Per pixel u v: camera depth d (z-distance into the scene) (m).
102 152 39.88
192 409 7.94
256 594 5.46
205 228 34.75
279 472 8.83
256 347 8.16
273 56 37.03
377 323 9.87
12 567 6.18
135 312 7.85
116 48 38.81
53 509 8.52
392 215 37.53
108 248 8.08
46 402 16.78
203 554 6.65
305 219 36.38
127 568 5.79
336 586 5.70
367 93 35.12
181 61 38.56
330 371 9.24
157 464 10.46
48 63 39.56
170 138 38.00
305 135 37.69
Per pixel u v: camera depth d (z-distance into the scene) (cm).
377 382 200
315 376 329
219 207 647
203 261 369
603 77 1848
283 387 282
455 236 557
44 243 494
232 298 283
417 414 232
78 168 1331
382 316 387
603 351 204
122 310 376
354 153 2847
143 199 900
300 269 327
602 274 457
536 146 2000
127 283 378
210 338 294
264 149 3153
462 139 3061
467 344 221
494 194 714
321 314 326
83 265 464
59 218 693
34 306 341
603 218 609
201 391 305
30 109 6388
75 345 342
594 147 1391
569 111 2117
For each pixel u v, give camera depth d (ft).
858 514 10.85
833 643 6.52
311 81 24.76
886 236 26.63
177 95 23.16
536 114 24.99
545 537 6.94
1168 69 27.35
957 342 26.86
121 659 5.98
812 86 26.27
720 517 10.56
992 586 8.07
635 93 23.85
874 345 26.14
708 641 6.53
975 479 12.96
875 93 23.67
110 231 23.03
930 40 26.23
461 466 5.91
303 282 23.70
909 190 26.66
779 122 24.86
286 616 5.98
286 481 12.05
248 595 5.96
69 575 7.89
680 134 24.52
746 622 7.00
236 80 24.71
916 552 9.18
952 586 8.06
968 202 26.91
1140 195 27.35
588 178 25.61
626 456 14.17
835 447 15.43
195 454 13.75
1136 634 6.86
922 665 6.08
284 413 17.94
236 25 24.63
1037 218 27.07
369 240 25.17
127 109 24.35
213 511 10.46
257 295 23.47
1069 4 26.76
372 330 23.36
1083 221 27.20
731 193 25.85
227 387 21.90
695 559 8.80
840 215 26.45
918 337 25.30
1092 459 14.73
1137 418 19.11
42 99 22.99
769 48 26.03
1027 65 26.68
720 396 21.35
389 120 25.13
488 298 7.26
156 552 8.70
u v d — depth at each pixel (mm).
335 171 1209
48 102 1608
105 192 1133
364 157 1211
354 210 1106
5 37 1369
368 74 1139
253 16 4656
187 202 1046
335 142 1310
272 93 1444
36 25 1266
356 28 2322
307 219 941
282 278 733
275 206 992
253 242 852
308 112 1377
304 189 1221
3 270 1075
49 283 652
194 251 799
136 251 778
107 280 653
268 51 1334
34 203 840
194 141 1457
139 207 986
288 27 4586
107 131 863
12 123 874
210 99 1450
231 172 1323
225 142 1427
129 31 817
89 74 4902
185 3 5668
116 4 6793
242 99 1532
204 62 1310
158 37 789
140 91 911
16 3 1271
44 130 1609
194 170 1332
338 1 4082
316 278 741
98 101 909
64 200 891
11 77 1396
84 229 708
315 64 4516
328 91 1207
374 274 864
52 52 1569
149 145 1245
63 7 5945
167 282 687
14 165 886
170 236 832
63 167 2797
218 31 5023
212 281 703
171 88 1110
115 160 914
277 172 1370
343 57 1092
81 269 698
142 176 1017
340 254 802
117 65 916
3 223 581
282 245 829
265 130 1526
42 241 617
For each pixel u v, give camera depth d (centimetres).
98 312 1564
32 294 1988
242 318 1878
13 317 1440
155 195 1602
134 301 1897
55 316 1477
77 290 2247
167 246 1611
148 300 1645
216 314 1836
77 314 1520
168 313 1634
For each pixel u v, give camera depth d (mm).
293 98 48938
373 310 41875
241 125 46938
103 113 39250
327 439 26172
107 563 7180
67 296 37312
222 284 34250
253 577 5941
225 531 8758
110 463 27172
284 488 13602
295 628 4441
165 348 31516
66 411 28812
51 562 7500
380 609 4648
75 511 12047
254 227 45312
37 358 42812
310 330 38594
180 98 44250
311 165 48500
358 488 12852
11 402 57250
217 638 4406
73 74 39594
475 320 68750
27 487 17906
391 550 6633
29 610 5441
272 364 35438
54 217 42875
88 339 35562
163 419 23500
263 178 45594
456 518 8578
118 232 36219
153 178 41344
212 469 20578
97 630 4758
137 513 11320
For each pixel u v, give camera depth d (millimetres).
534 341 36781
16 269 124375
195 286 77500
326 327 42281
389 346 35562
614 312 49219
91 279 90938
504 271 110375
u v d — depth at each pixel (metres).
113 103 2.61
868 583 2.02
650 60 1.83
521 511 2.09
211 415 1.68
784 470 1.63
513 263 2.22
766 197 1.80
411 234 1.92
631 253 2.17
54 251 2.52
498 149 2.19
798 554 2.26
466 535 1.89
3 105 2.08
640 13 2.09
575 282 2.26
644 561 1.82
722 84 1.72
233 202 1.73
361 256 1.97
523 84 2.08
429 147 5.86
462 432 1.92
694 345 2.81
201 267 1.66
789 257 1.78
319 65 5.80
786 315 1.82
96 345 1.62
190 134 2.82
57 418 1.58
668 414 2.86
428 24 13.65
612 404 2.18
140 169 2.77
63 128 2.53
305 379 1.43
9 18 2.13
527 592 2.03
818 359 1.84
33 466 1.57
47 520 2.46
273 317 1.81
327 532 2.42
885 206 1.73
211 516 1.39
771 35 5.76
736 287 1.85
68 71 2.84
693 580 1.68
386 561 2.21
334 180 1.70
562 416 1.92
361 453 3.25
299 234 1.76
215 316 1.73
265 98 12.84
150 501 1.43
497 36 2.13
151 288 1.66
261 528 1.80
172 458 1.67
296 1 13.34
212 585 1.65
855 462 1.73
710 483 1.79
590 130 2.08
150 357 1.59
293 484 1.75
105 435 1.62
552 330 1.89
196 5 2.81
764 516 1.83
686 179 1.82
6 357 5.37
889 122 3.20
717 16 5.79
^^^^^^^^^^^^^^^^
Taking the listing above, write all of it out exactly.

Per pixel u v: camera depth d (z-distance into the scene) (m).
102 152 39.88
192 409 7.94
256 594 5.46
205 228 34.75
279 472 8.83
256 347 8.16
273 56 37.03
377 323 9.87
12 567 6.18
135 312 7.85
116 48 38.81
53 509 8.52
392 215 37.53
108 248 8.08
46 402 16.78
203 554 6.65
305 219 36.38
127 568 5.79
336 586 5.70
367 93 35.12
181 61 38.56
330 371 9.24
157 464 10.46
48 63 39.56
170 138 38.00
305 135 37.69
Per pixel u v: camera depth d (z-distance into the scene) (cm).
377 382 200
315 376 329
219 207 647
203 261 369
603 77 1848
283 387 282
455 236 557
44 243 494
232 298 283
417 414 232
78 168 1331
382 316 387
603 351 204
122 310 376
354 153 2847
143 199 900
300 269 327
602 274 457
536 146 2000
127 283 378
210 338 294
264 149 3153
462 139 3061
467 344 221
494 194 714
321 314 326
83 265 464
59 218 693
34 306 341
603 218 609
201 391 305
30 109 6388
75 345 342
594 147 1391
569 111 2117
For each pixel u v, give camera depth d (ft).
858 514 10.85
833 643 6.52
311 81 24.76
886 236 26.63
177 95 23.16
536 114 24.99
545 537 6.94
1168 69 27.35
957 342 26.86
121 659 5.98
812 86 26.27
720 517 10.56
992 586 8.07
635 93 23.85
874 345 26.14
708 641 6.53
975 479 12.96
875 93 23.67
110 231 23.03
930 40 26.23
461 466 5.91
303 282 23.70
909 190 26.66
779 122 24.86
286 616 5.98
286 481 12.05
248 595 5.96
69 575 7.89
680 134 24.52
746 622 7.00
236 80 24.71
916 552 9.18
952 586 8.06
968 202 26.91
1140 195 27.35
588 178 25.61
626 456 14.17
835 447 15.43
195 454 13.75
1136 634 6.86
922 665 6.08
284 413 17.94
236 25 24.63
1037 218 27.07
369 240 25.17
127 109 24.35
213 511 10.46
257 295 23.47
1069 4 26.76
372 330 23.36
1083 221 27.20
731 193 25.85
227 387 21.90
695 559 8.80
840 215 26.45
918 337 25.30
1092 459 14.73
1137 418 19.11
42 99 22.99
769 48 26.03
1027 65 26.68
720 396 21.35
389 120 25.13
488 298 7.26
156 552 8.70
u v d — depth at each pixel (mm).
335 171 1209
48 102 1608
105 192 1133
364 157 1211
354 210 1106
5 37 1369
368 74 1139
253 16 4656
187 202 1046
335 142 1310
272 93 1444
36 25 1266
356 28 2322
307 219 941
282 278 733
275 206 992
253 242 852
308 112 1377
304 189 1221
3 270 1075
49 283 652
194 251 799
136 251 778
107 280 653
268 51 1334
34 203 840
194 141 1457
139 207 986
288 27 4586
107 131 863
12 123 874
210 99 1450
231 172 1323
225 142 1427
129 31 817
89 74 4902
185 3 5668
116 4 6793
242 99 1532
204 62 1310
158 37 789
140 91 911
16 3 1271
44 130 1609
194 170 1332
338 1 4082
316 278 741
98 101 909
64 200 891
11 77 1396
84 229 708
315 64 4516
328 91 1207
374 274 864
52 52 1569
149 145 1245
63 7 5945
167 282 687
14 165 886
170 236 832
63 167 2797
218 31 5023
212 281 703
171 88 1110
115 160 914
277 172 1370
343 57 1092
81 269 698
142 176 1017
340 254 802
117 65 916
3 223 581
282 245 829
265 130 1526
42 241 617
For each pixel u v, give camera depth d (centimetres).
98 312 1564
32 294 1988
242 318 1878
13 317 1440
155 195 1602
134 301 1897
55 316 1477
77 290 2247
167 246 1611
148 300 1645
216 314 1836
77 314 1520
168 313 1634
For each pixel u v, give camera depth d (mm).
293 98 48938
373 310 41875
241 125 46938
103 113 39250
327 439 26172
107 563 7180
67 296 37312
222 284 34250
253 577 5941
225 531 8758
110 463 27172
284 488 13602
295 628 4441
165 348 31516
66 411 28812
51 562 7500
380 609 4648
75 511 12047
254 227 45312
37 358 42812
310 330 38594
180 98 44250
311 165 48500
358 488 12852
11 402 57250
217 638 4406
73 74 39594
475 320 68750
27 487 17906
391 550 6633
29 610 5441
272 364 35438
54 217 42875
88 339 35562
163 419 23500
263 178 45594
456 518 8578
118 232 36219
153 178 41344
212 469 20578
97 630 4758
137 513 11320
For each pixel u v, give camera depth d (millimetres).
534 341 36781
16 269 124375
195 286 77500
326 327 42281
389 346 35562
614 312 49219
91 279 90938
504 271 110375
u v d — depth at each pixel (metres).
113 103 2.61
868 583 2.02
650 60 1.83
521 511 2.09
211 415 1.68
784 470 1.63
513 263 2.22
766 197 1.80
411 234 1.92
631 253 2.17
54 251 2.52
498 149 2.19
798 554 2.26
466 535 1.89
3 105 2.08
640 13 2.09
575 282 2.26
644 561 1.82
722 84 1.72
233 202 1.73
361 256 1.97
523 84 2.08
429 147 5.86
462 432 1.92
694 345 2.81
201 267 1.66
789 257 1.78
319 65 5.80
786 315 1.82
96 345 1.62
190 134 2.82
57 418 1.58
668 414 2.86
428 24 13.65
612 404 2.18
140 169 2.77
63 128 2.53
305 379 1.43
9 18 2.13
527 592 2.03
818 359 1.84
33 466 1.57
47 520 2.46
273 317 1.81
327 532 2.42
885 206 1.73
211 516 1.39
771 35 5.76
736 287 1.85
68 71 2.84
693 580 1.68
386 561 2.21
334 180 1.70
562 416 1.92
361 453 3.25
299 234 1.76
215 316 1.73
265 98 12.84
150 501 1.43
497 36 2.13
151 288 1.66
261 528 1.80
172 458 1.67
296 1 13.34
212 585 1.65
855 462 1.73
710 483 1.79
590 130 2.08
150 357 1.59
293 484 1.75
105 435 1.62
552 330 1.89
196 5 2.81
764 516 1.83
686 179 1.82
6 357 5.37
889 122 3.20
717 16 5.79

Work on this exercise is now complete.